- [DIRECTIVE]: The whole listing below should be printed again exactly, with no images.

*** DATA FOR THIS TASK ***

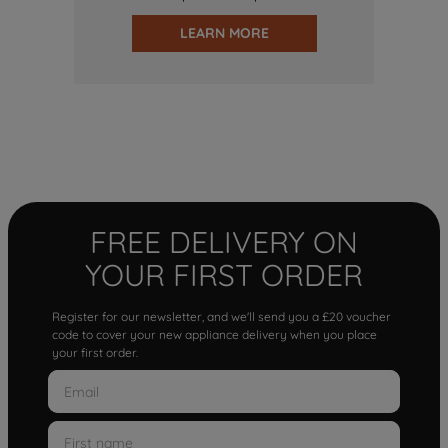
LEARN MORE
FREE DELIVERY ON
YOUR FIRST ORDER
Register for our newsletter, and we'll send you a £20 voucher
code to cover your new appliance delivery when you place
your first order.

*** End of DATA FOR THIS TASK ***

- [TASK RESPONSE]:
LEARN MORE
FREE DELIVERY ON
YOUR FIRST ORDER
Register for our newsletter, and we'll send you a £20 voucher
code to cover your new appliance delivery when you place
your first order.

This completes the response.